=== Begin Enclosure ===
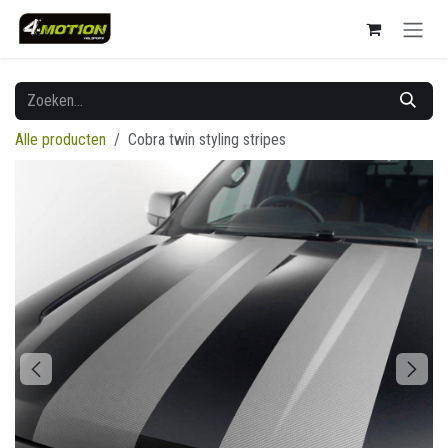
Overslaan naar inhoud
Alle producten
Cobra twin styling stripes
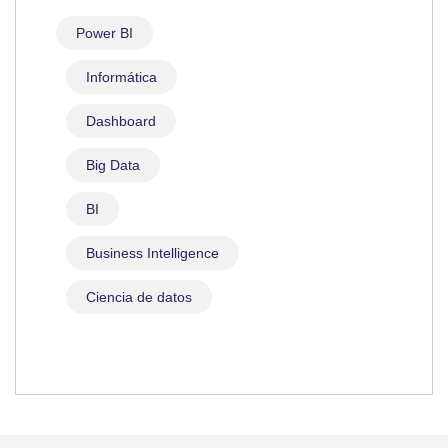
Power BI
Informática
Dashboard
Big Data
BI
Business Intelligence
Ciencia de datos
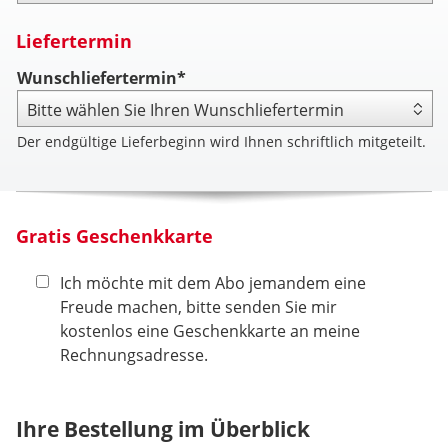
Liefertermin
Wunschliefertermin*
Der endgültige Lieferbeginn wird Ihnen schriftlich mitgeteilt.
Gratis Geschenkkarte
Ich möchte mit dem Abo jemandem eine
Freude machen, bitte senden Sie mir
kostenlos eine Geschenkkarte an meine
Rechnungsadresse.
Ihre Bestellung im Überblick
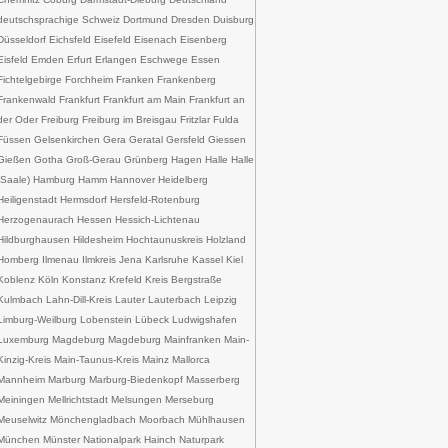
deutschsprachige Schweiz Dortmund Dresden Duisburg
Düsseldorf Eichsfeld Eisefeld Eisenach Eisenberg
Eisfeld Emden Erfurt Erlangen Eschwege Essen
Fichtelgebirge Forchheim Franken Frankenberg
Frankenwald Frankfurt Frankfurt am Main Frankfurt an
der Oder Freiburg Freiburg im Breisgau Fritzlar Fulda
Füssen Gelsenkirchen Gera Geratal Gersfeld Giessen
Gießen Gotha Groß-Gerau Grünberg Hagen Halle Halle
(Saale) Hamburg Hamm Hannover Heidelberg
Heiligenstadt Hermsdorf Hersfeld-Rotenburg
Herzogenaurach Hessen Hessich-Lichtenau
Hildburghausen Hildesheim Hochtaunuskreis Holzland
Homberg Ilmenau Ilmkreis Jena Karlsruhe Kassel Kiel
Koblenz Köln Konstanz Krefeld Kreis Bergstraße
Kulmbach Lahn-Dill-Kreis Lauter Lauterbach Leipzig
Limburg-Weilburg Lobenstein Lübeck Ludwigshafen
Luxemburg Magdeburg Magdeburg Mainfranken Main-
Kinzig-Kreis Main-Taunus-Kreis Mainz Mallorca
Mannheim Marburg Marburg-Biedenkopf Masserberg
Meiningen Mellrichtstadt Melsungen Merseburg
Meuselwitz Mönchengladbach Moorbach Mühlhausen
München Münster Nationalpark Hainch Naturpark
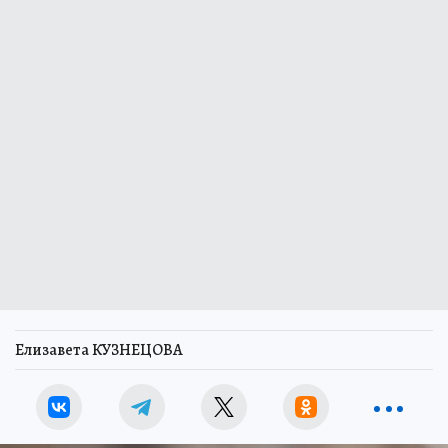
Елизавета КУЗНЕЦОВА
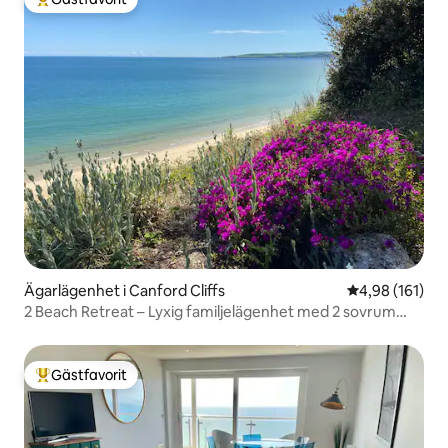
Populär gästfavorit
Ägarlägenhet i Canford Cliffs
4,98 av 5 i ge
4,98 (161)
2 Beach Retreat – Lyxig familjelägenhet med 2 sovrum
400 m till stranden
Gästfavorit
Populär gästfavorit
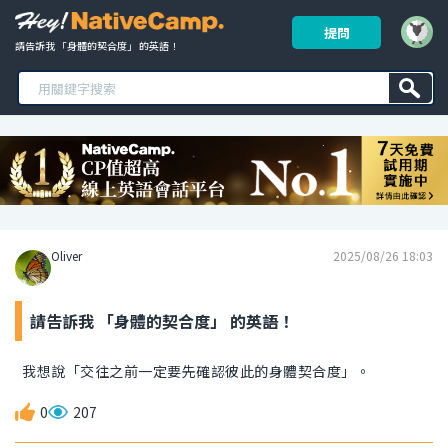
提問
請告訴我 「身體的契合度」 的英語！ 
Oliver
2025/08/26 18:03
請告訴我 「身體的契合度」 的英語！
我想說「交往之前一定要先確認彼此的身體契合度」。
0
207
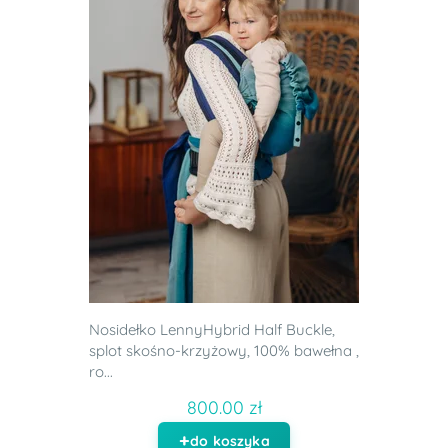
Nosidełko LennyHybrid Half Buckle,
splot skośno-krzyżowy, 100% bawełna ,
ro...
800.00 zł
do koszyka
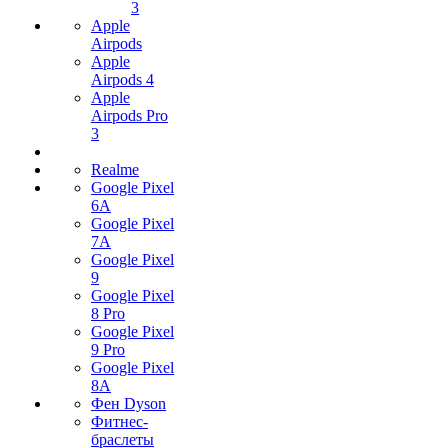
3
Apple
Airpods
Apple
Airpods 4
Apple
Airpods Pro
3
Realme
Google Pixel
6A
Google Pixel
7А
Google Pixel
9
Google Pixel
8 Pro
Google Pixel
9 Pro
Google Pixel
8A
Фен Dyson
Фитнес-
браслеты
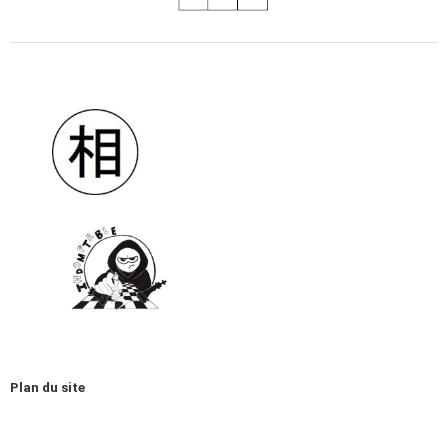
Plan du site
=== End Enclosure ===
WORK REQUIRED:
Print the listing exactly, but skip its pictures.

TASK SOLUTION:
Overslaan naar inhoud
Alle producten
Cobra twin styling stripes
Power BI
Informática
Dashboard
Big Data
BI
Business Intelligence
Ciencia de datos
Liefertermin
Wunschliefertermin*
Der endgültige Lieferbeginn wird Ihnen schriftlich mitgeteilt.
Gratis Geschenkkarte
Ich möchte mit dem Abo jemandem eine
Freude machen, bitte senden Sie mir
kostenlos eine Geschenkkarte an meine
Rechnungsadresse.
Ihre Bestellung im Überblick
deutschsprachige Schweiz Dortmund Dresden Duisburg
Düsseldorf Eichsfeld Eisefeld Eisenach Eisenberg
Eisfeld Emden Erfurt Erlangen Eschwege Essen
Fichtelgebirge Forchheim Franken Frankenberg
Frankenwald Frankfurt Frankfurt am Main Frankfurt an
der Oder Freiburg Freiburg im Breisgau Fritzlar Fulda
Füssen Gelsenkirchen Gera Geratal Gersfeld Giessen
Gießen Gotha Groß-Gerau Grünberg Hagen Halle Halle
(Saale) Hamburg Hamm Hannover Heidelberg
Heiligenstadt Hermsdorf Hersfeld-Rotenburg
Herzogenaurach Hessen Hessich-Lichtenau
Hildburghausen Hildesheim Hochtaunuskreis Holzland
Homberg Ilmenau Ilmkreis Jena Karlsruhe Kassel Kiel
Koblenz Köln Konstanz Krefeld Kreis Bergstraße
Kulmbach Lahn-Dill-Kreis Lauter Lauterbach Leipzig
Limburg-Weilburg Lobenstein Lübeck Ludwigshafen
Luxemburg Magdeburg Magdeburg Mainfranken Main-
Kinzig-Kreis Main-Taunus-Kreis Mainz Mallorca
Mannheim Marburg Marburg-Biedenkopf Masserberg
Meiningen Mellrichtstadt Melsungen Merseburg
Meuselwitz Mönchengladbach Moorbach Mühlhausen
München Münster Nationalpark Hainch Naturpark
Елизавета КУЗНЕЦОВА
Populär gästfavorit
Ägarlägenhet i Canford Cliffs
4,98 av 5 i ge
4,98 (161)
2 Beach Retreat – Lyxig familjelägenhet med 2 sovrum
400 m till stranden
Gästfavorit
Populär gästfavorit
提問
請告訴我 「身體的契合度」 的英語！ 
Oliver
2025/08/26 18:03
請告訴我 「身體的契合度」 的英語！
我想說「交往之前一定要先確認彼此的身體契合度」。
0
207
Nosidełko LennyHybrid Half Buckle,
splot skośno-krzyżowy, 100% bawełna ,
ro...
800.00 zł
do koszyka
3
Apple
Airpods
Apple
Airpods 4
Apple
Airpods Pro
3
Realme
Google Pixel
6A
Google Pixel
7А
Google Pixel
9
Google Pixel
8 Pro
Google Pixel
9 Pro
Google Pixel
8A
Фен Dyson
Фитнес-
браслеты
Plan du site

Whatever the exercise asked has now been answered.